» PROBLEM DETAILS
Copy the listing below line for line, without the pictures.

───── EXCERPTED RECORDS ─────

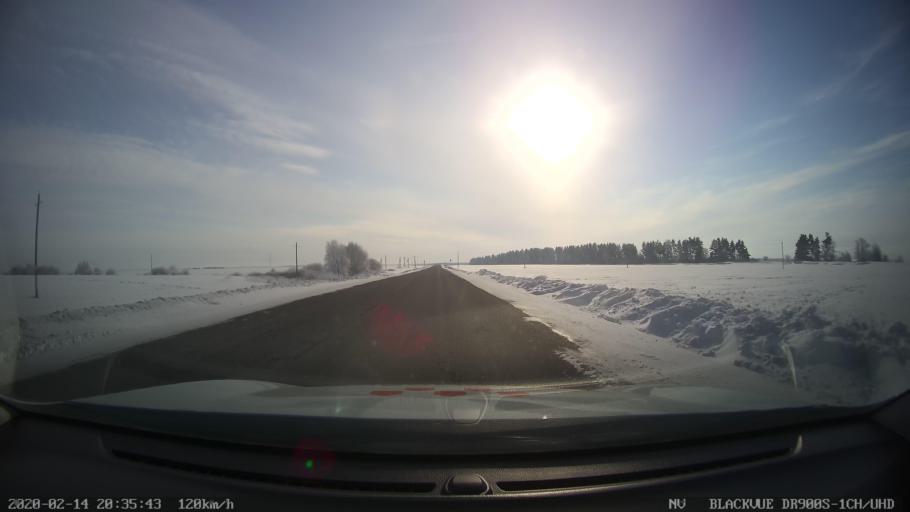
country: RU
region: Tatarstan
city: Kuybyshevskiy Zaton
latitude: 55.3783
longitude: 48.9891
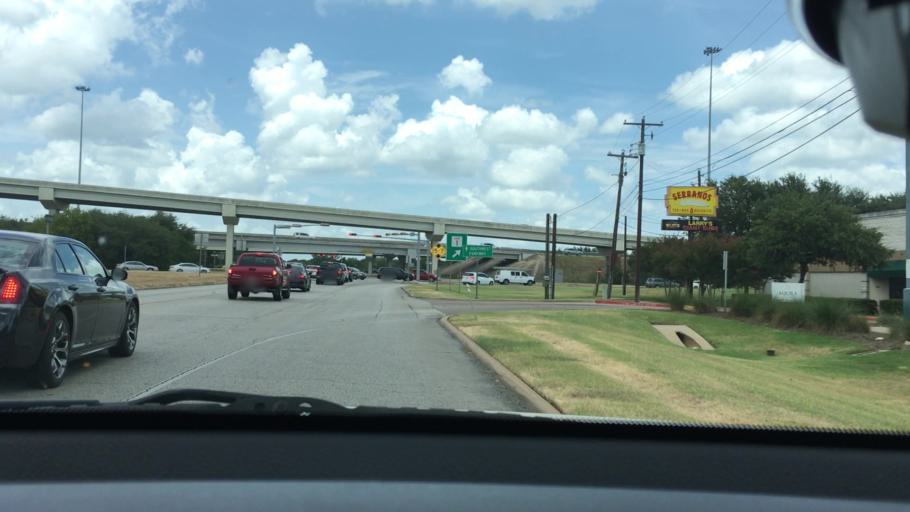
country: US
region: Texas
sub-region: Travis County
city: Rollingwood
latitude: 30.2355
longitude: -97.8220
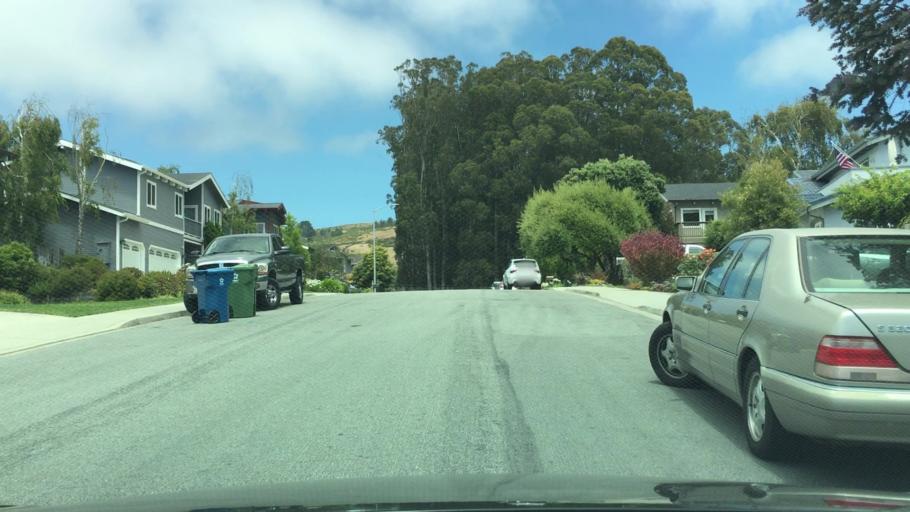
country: US
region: California
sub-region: San Mateo County
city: Half Moon Bay
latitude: 37.4752
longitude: -122.4307
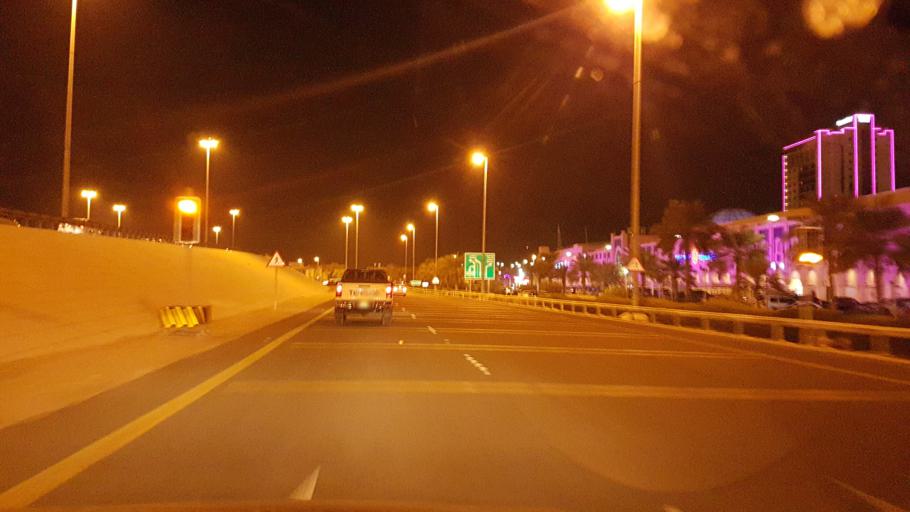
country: BH
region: Manama
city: Jidd Hafs
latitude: 26.2314
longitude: 50.5380
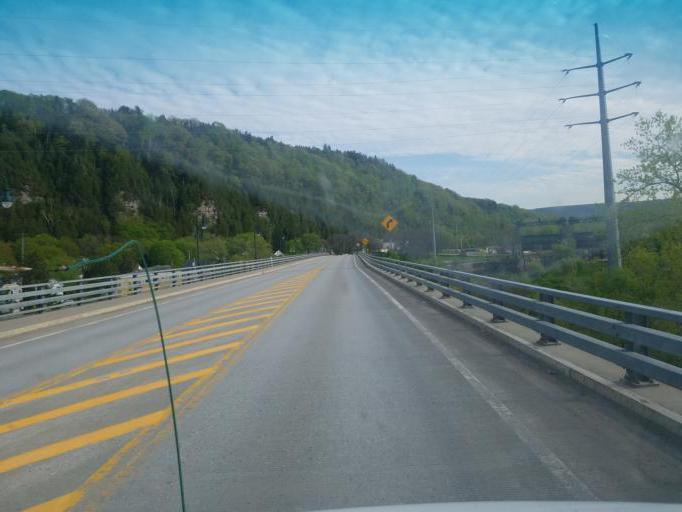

─────

» RESULT OF THIS TASK
country: RU
region: Tatarstan
city: Kuybyshevskiy Zaton
latitude: 55.3783
longitude: 48.9891
country: US
region: Texas
sub-region: Travis County
city: Rollingwood
latitude: 30.2355
longitude: -97.8220
country: US
region: California
sub-region: San Mateo County
city: Half Moon Bay
latitude: 37.4752
longitude: -122.4307
country: BH
region: Manama
city: Jidd Hafs
latitude: 26.2314
longitude: 50.5380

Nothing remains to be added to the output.